• ABOUT THIS TASK:
Recast every line of the records below as a numbered list, skipping blank lines and leaving out the pictures.

• DATA UNDER STUDY:
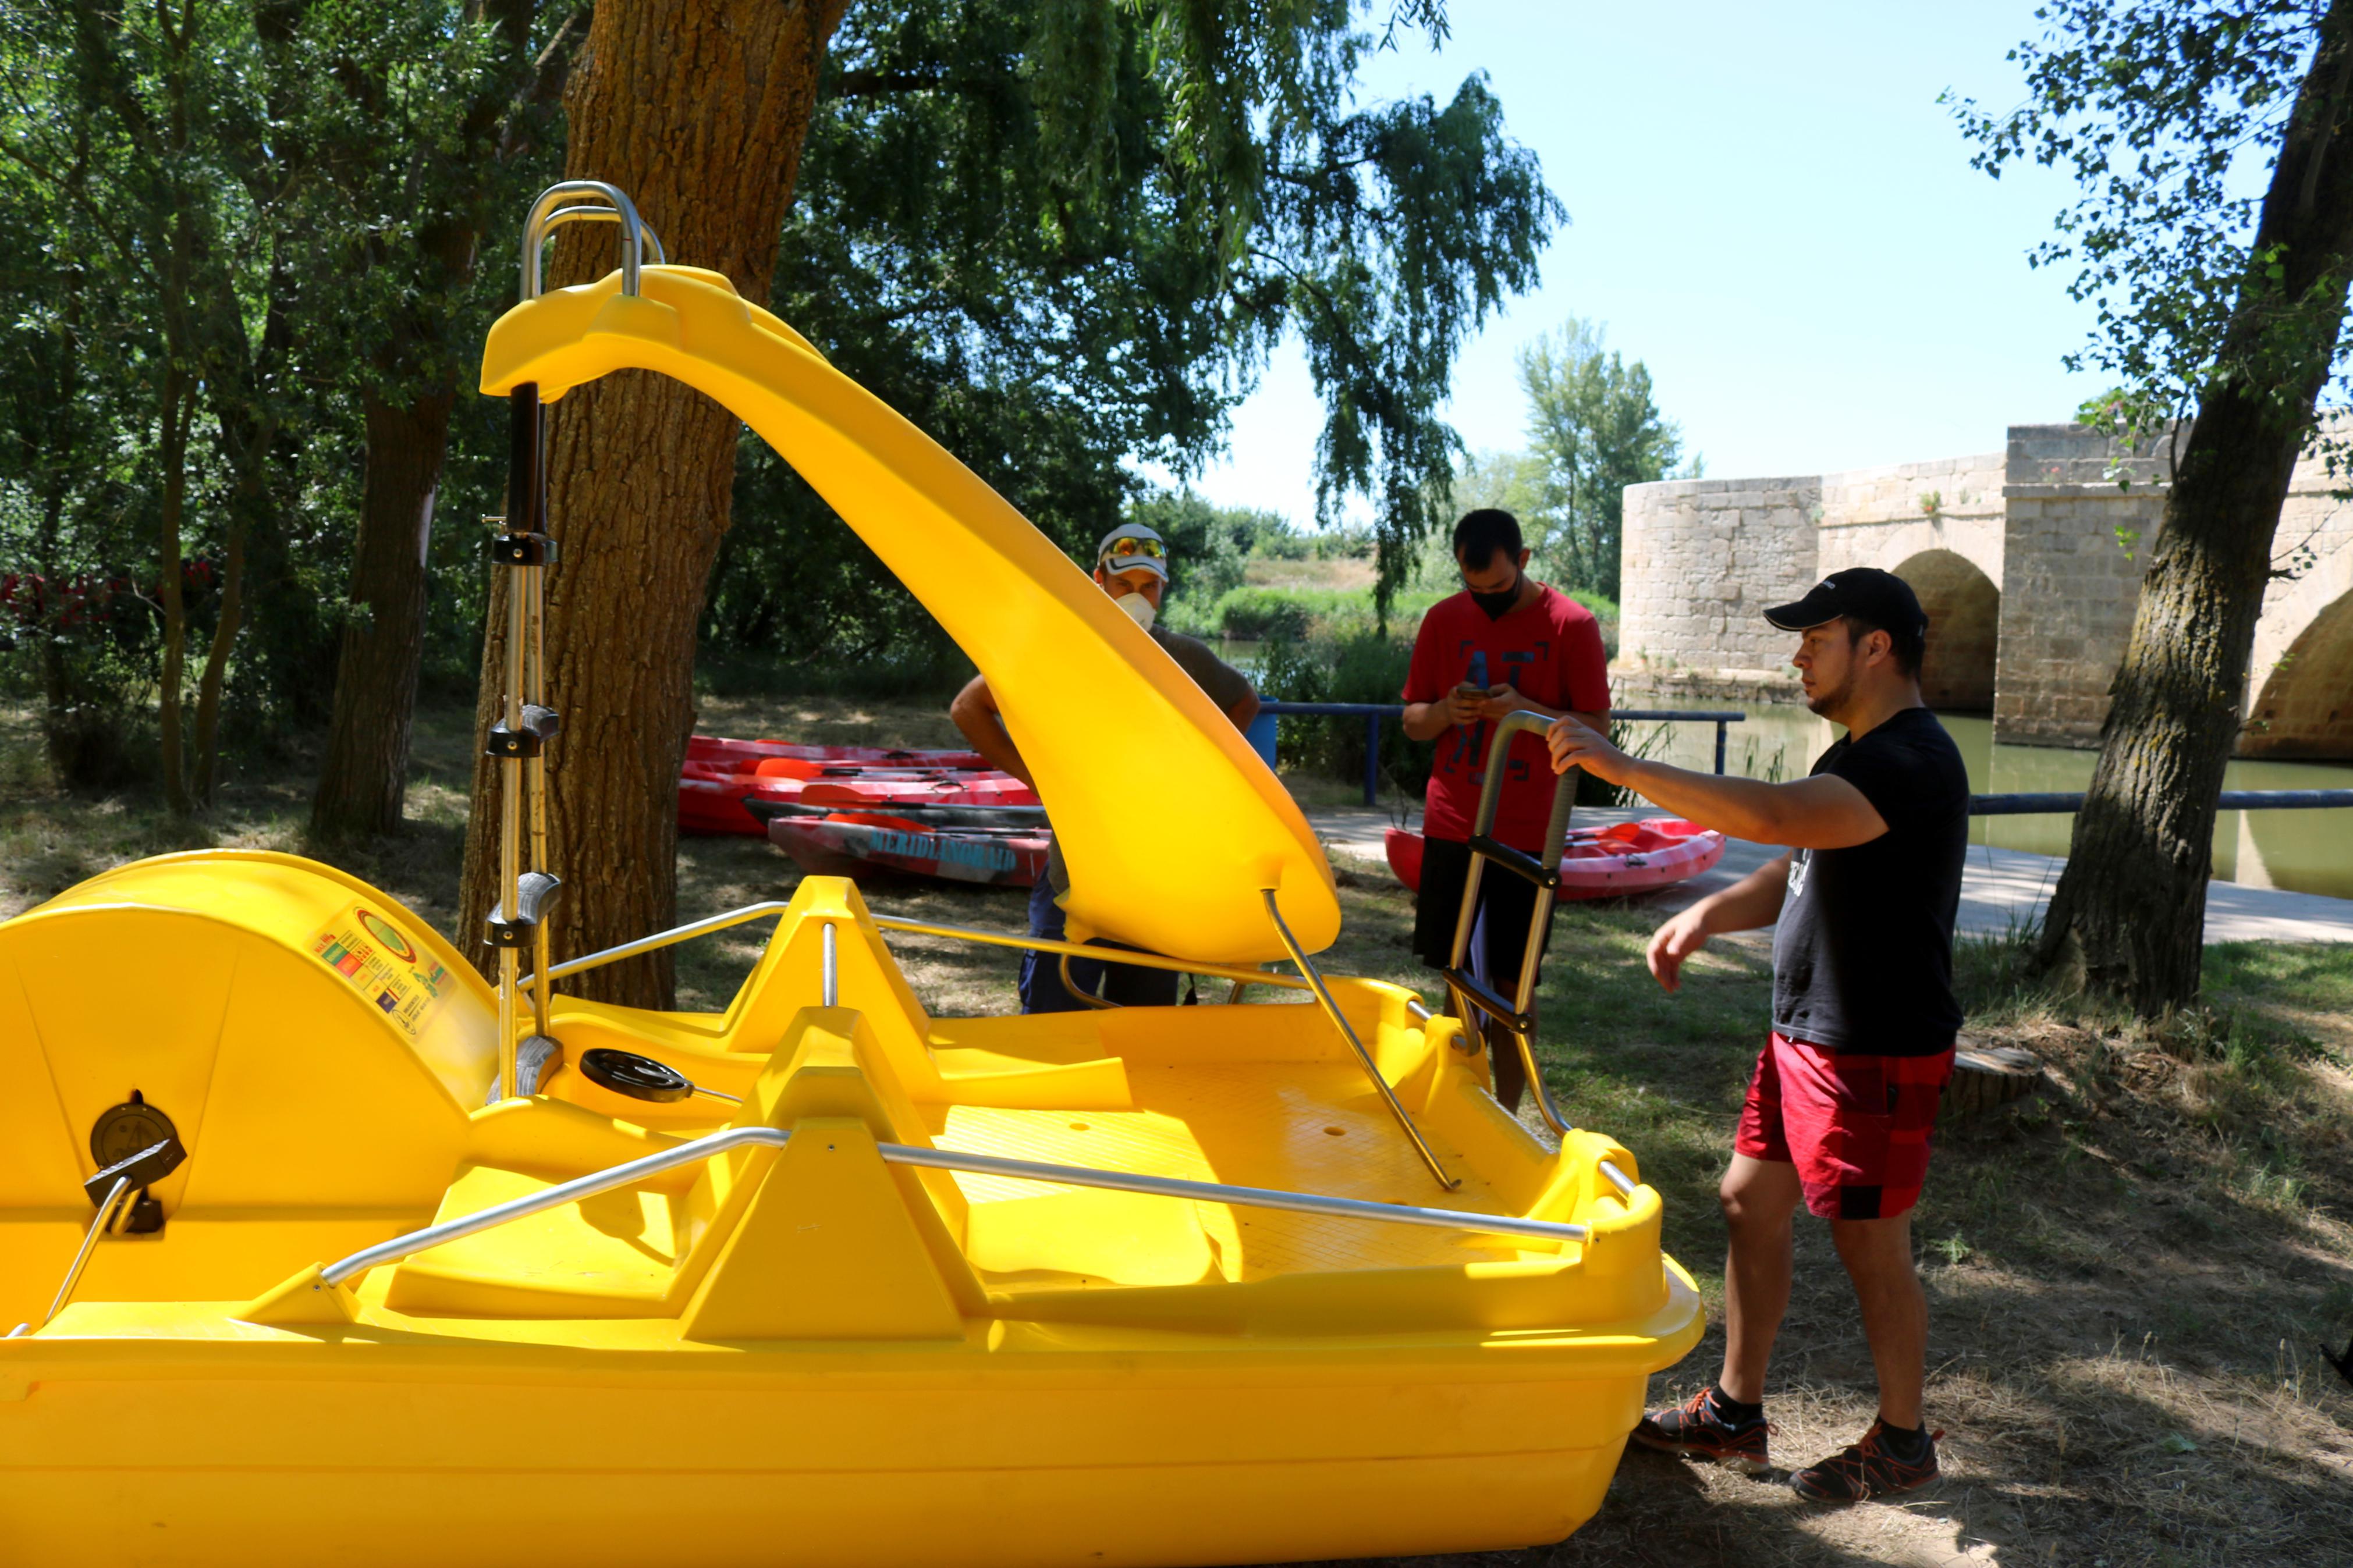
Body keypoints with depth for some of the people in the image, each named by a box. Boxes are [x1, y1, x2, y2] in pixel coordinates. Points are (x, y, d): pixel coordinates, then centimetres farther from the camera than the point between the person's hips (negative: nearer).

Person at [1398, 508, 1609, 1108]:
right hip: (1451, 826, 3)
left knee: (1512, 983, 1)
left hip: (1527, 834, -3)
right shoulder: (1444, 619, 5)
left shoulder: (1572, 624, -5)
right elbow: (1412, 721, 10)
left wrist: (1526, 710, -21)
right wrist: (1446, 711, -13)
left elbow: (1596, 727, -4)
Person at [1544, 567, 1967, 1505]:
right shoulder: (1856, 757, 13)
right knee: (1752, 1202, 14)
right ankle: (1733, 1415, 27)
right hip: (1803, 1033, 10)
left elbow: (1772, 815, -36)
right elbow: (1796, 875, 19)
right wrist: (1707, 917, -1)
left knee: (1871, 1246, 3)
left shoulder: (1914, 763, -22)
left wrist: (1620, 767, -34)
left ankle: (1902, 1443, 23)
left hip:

• REPLY TO THE TASK:
1. Body keypoints with depth for some of the people in the image, each named by a box. Boxes are [x1, y1, x2, y2] in pixel coordinates. Points are (x, y, d): pixel coordinates, then centimetres farther from the camera than the point between the person's hips (negative: nearer).
2. Person at [1398, 508, 1609, 1108]:
3. right hip: (1451, 826, 3)
4. left knee: (1512, 983, 1)
5. left hip: (1527, 834, -3)
6. right shoulder: (1444, 619, 5)
7. left shoulder: (1572, 624, -5)
8. right elbow: (1412, 721, 10)
9. left wrist: (1526, 710, -21)
10. right wrist: (1446, 711, -13)
11. left elbow: (1596, 727, -4)
12. Person at [1544, 567, 1967, 1505]:
13. right shoulder: (1856, 757, 13)
14. right knee: (1752, 1202, 14)
15. right ankle: (1733, 1415, 27)
16. right hip: (1803, 1033, 10)
17. left elbow: (1772, 815, -36)
18. right elbow: (1796, 875, 19)
19. right wrist: (1707, 917, -1)
20. left knee: (1871, 1246, 3)
21. left shoulder: (1914, 763, -22)
22. left wrist: (1620, 767, -34)
23. left ankle: (1902, 1443, 23)
24. left hip:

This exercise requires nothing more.